╭─ EXTRACTED ENTRIES
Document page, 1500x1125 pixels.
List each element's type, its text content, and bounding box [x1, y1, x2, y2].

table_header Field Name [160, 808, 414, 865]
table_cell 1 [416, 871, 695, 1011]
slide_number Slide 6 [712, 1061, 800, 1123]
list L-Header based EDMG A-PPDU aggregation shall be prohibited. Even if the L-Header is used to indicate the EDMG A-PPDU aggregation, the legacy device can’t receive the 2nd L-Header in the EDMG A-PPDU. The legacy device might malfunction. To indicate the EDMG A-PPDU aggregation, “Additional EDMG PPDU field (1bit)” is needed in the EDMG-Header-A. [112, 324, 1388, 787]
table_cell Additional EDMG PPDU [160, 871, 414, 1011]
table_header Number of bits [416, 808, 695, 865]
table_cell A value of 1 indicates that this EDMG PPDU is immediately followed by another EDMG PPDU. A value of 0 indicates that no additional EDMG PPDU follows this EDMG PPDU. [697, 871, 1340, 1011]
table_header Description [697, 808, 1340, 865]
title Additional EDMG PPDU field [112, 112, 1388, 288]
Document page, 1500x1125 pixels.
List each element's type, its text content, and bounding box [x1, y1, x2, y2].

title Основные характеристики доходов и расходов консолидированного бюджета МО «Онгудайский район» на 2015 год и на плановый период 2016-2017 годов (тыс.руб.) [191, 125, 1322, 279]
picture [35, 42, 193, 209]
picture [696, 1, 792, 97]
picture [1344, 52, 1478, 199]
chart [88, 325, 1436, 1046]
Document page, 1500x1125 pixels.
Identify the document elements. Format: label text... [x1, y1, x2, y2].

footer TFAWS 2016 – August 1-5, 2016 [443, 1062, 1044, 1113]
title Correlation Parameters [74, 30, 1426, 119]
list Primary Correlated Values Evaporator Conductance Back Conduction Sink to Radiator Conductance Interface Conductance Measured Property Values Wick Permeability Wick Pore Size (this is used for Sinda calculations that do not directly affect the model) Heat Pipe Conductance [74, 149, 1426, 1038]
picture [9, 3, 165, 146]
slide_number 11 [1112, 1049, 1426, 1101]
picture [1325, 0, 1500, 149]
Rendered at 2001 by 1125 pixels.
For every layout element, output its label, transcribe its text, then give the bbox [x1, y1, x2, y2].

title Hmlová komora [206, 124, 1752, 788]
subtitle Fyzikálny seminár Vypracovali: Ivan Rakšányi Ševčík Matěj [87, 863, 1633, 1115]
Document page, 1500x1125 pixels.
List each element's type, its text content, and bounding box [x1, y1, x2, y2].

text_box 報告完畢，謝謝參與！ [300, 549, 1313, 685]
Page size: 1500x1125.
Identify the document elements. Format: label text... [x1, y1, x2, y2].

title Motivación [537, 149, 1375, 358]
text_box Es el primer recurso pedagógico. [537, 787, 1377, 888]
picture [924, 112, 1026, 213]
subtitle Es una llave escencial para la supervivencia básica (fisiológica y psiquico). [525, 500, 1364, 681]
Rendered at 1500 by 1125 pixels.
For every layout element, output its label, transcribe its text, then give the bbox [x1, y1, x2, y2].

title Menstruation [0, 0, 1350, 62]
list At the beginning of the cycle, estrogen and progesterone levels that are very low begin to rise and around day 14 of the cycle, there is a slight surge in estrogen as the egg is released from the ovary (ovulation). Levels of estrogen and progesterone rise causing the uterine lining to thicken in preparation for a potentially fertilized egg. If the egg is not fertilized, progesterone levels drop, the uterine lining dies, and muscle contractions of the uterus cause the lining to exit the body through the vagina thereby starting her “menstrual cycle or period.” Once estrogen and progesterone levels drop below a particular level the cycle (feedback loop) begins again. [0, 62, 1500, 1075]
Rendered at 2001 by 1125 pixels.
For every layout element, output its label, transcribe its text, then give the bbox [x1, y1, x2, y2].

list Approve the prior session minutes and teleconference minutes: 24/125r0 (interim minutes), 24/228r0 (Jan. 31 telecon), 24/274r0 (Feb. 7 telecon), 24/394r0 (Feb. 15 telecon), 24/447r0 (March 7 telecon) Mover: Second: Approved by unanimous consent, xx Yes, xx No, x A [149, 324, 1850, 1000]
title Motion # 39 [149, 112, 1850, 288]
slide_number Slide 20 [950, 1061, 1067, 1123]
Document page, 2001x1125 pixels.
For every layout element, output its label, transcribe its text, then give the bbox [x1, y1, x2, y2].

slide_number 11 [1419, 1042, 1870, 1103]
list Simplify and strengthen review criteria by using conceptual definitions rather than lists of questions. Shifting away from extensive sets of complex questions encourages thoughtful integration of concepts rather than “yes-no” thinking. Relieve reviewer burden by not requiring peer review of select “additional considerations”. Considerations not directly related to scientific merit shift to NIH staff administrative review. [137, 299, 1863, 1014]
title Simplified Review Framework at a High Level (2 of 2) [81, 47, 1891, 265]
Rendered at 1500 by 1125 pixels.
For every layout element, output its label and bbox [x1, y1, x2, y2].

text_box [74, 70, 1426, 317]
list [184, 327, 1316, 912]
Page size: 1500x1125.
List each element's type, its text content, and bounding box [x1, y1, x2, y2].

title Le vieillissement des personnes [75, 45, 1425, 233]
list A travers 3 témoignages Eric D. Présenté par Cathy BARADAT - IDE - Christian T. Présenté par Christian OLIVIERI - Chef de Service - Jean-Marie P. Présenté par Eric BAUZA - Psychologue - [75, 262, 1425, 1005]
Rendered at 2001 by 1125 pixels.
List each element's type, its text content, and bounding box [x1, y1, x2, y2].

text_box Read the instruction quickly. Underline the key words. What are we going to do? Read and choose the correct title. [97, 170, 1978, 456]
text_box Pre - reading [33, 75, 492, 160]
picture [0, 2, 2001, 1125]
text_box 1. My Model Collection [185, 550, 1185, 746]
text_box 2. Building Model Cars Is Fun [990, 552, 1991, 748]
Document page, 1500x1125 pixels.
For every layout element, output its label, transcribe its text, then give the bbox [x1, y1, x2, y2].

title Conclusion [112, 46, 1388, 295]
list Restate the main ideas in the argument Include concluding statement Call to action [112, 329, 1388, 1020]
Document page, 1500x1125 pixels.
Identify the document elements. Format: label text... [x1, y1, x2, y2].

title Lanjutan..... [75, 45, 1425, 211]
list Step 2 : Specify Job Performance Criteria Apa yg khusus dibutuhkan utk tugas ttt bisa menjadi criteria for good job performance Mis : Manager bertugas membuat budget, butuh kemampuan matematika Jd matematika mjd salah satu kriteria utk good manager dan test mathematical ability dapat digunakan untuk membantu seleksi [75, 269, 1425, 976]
╰─
**TASK INSTRUCTIONS:** Restate each entry above word for word.

**ANSWER FOR THIS EXERCISE:**
Document page, 1500x1125 pixels.
List each element's type, its text content, and bounding box [x1, y1, x2, y2].

table_header Field Name [160, 808, 414, 865]
table_cell 1 [416, 871, 695, 1011]
slide_number Slide 6 [712, 1061, 800, 1123]
list L-Header based EDMG A-PPDU aggregation shall be prohibited. Even if the L-Header is used to indicate the EDMG A-PPDU aggregation, the legacy device can’t receive the 2nd L-Header in the EDMG A-PPDU. The legacy device might malfunction. To indicate the EDMG A-PPDU aggregation, “Additional EDMG PPDU field (1bit)” is needed in the EDMG-Header-A. [112, 324, 1388, 787]
table_cell Additional EDMG PPDU [160, 871, 414, 1011]
table_header Number of bits [416, 808, 695, 865]
table_cell A value of 1 indicates that this EDMG PPDU is immediately followed by another EDMG PPDU. A value of 0 indicates that no additional EDMG PPDU follows this EDMG PPDU. [697, 871, 1340, 1011]
table_header Description [697, 808, 1340, 865]
title Additional EDMG PPDU field [112, 112, 1388, 288]
Document page, 1500x1125 pixels.
List each element's type, its text content, and bounding box [x1, y1, x2, y2].

title Основные характеристики доходов и расходов консолидированного бюджета МО «Онгудайский район» на 2015 год и на плановый период 2016-2017 годов (тыс.руб.) [191, 125, 1322, 279]
picture [35, 42, 193, 209]
picture [696, 1, 792, 97]
picture [1344, 52, 1478, 199]
chart [88, 325, 1436, 1046]
Document page, 1500x1125 pixels.
Identify the document elements. Format: label text... [x1, y1, x2, y2].

footer TFAWS 2016 – August 1-5, 2016 [443, 1062, 1044, 1113]
title Correlation Parameters [74, 30, 1426, 119]
list Primary Correlated Values Evaporator Conductance Back Conduction Sink to Radiator Conductance Interface Conductance Measured Property Values Wick Permeability Wick Pore Size (this is used for Sinda calculations that do not directly affect the model) Heat Pipe Conductance [74, 149, 1426, 1038]
picture [9, 3, 165, 146]
slide_number 11 [1112, 1049, 1426, 1101]
picture [1325, 0, 1500, 149]
Rendered at 2001 by 1125 pixels.
For every layout element, output its label, transcribe its text, then give the bbox [x1, y1, x2, y2].

title Hmlová komora [206, 124, 1752, 788]
subtitle Fyzikálny seminár Vypracovali: Ivan Rakšányi Ševčík Matěj [87, 863, 1633, 1115]
Document page, 1500x1125 pixels.
List each element's type, its text content, and bounding box [x1, y1, x2, y2].

text_box 報告完畢，謝謝參與！ [300, 549, 1313, 685]
Page size: 1500x1125.
Identify the document elements. Format: label text... [x1, y1, x2, y2].

title Motivación [537, 149, 1375, 358]
text_box Es el primer recurso pedagógico. [537, 787, 1377, 888]
picture [924, 112, 1026, 213]
subtitle Es una llave escencial para la supervivencia básica (fisiológica y psiquico). [525, 500, 1364, 681]
Rendered at 1500 by 1125 pixels.
For every layout element, output its label, transcribe its text, then give the bbox [x1, y1, x2, y2].

title Menstruation [0, 0, 1350, 62]
list At the beginning of the cycle, estrogen and progesterone levels that are very low begin to rise and around day 14 of the cycle, there is a slight surge in estrogen as the egg is released from the ovary (ovulation). Levels of estrogen and progesterone rise causing the uterine lining to thicken in preparation for a potentially fertilized egg. If the egg is not fertilized, progesterone levels drop, the uterine lining dies, and muscle contractions of the uterus cause the lining to exit the body through the vagina thereby starting her “menstrual cycle or period.” Once estrogen and progesterone levels drop below a particular level the cycle (feedback loop) begins again. [0, 62, 1500, 1075]
Rendered at 2001 by 1125 pixels.
For every layout element, output its label, transcribe its text, then give the bbox [x1, y1, x2, y2].

list Approve the prior session minutes and teleconference minutes: 24/125r0 (interim minutes), 24/228r0 (Jan. 31 telecon), 24/274r0 (Feb. 7 telecon), 24/394r0 (Feb. 15 telecon), 24/447r0 (March 7 telecon) Mover: Second: Approved by unanimous consent, xx Yes, xx No, x A [149, 324, 1850, 1000]
title Motion # 39 [149, 112, 1850, 288]
slide_number Slide 20 [950, 1061, 1067, 1123]
Document page, 2001x1125 pixels.
For every layout element, output its label, transcribe its text, then give the bbox [x1, y1, x2, y2].

slide_number 11 [1419, 1042, 1870, 1103]
list Simplify and strengthen review criteria by using conceptual definitions rather than lists of questions. Shifting away from extensive sets of complex questions encourages thoughtful integration of concepts rather than “yes-no” thinking. Relieve reviewer burden by not requiring peer review of select “additional considerations”. Considerations not directly related to scientific merit shift to NIH staff administrative review. [137, 299, 1863, 1014]
title Simplified Review Framework at a High Level (2 of 2) [81, 47, 1891, 265]
Rendered at 1500 by 1125 pixels.
For every layout element, output its label and bbox [x1, y1, x2, y2].

text_box [74, 70, 1426, 317]
list [184, 327, 1316, 912]
Page size: 1500x1125.
List each element's type, its text content, and bounding box [x1, y1, x2, y2].

title Le vieillissement des personnes [75, 45, 1425, 233]
list A travers 3 témoignages Eric D. Présenté par Cathy BARADAT - IDE - Christian T. Présenté par Christian OLIVIERI - Chef de Service - Jean-Marie P. Présenté par Eric BAUZA - Psychologue - [75, 262, 1425, 1005]
Rendered at 2001 by 1125 pixels.
List each element's type, its text content, and bounding box [x1, y1, x2, y2].

text_box Read the instruction quickly. Underline the key words. What are we going to do? Read and choose the correct title. [97, 170, 1978, 456]
text_box Pre - reading [33, 75, 492, 160]
picture [0, 2, 2001, 1125]
text_box 1. My Model Collection [185, 550, 1185, 746]
text_box 2. Building Model Cars Is Fun [990, 552, 1991, 748]
Document page, 1500x1125 pixels.
For every layout element, output its label, transcribe its text, then give the bbox [x1, y1, x2, y2].

title Conclusion [112, 46, 1388, 295]
list Restate the main ideas in the argument Include concluding statement Call to action [112, 329, 1388, 1020]
Document page, 1500x1125 pixels.
Identify the document elements. Format: label text... [x1, y1, x2, y2].

title Lanjutan..... [75, 45, 1425, 211]
list Step 2 : Specify Job Performance Criteria Apa yg khusus dibutuhkan utk tugas ttt bisa menjadi criteria for good job performance Mis : Manager bertugas membuat budget, butuh kemampuan matematika Jd matematika mjd salah satu kriteria utk good manager dan test mathematical ability dapat digunakan untuk membantu seleksi [75, 269, 1425, 976]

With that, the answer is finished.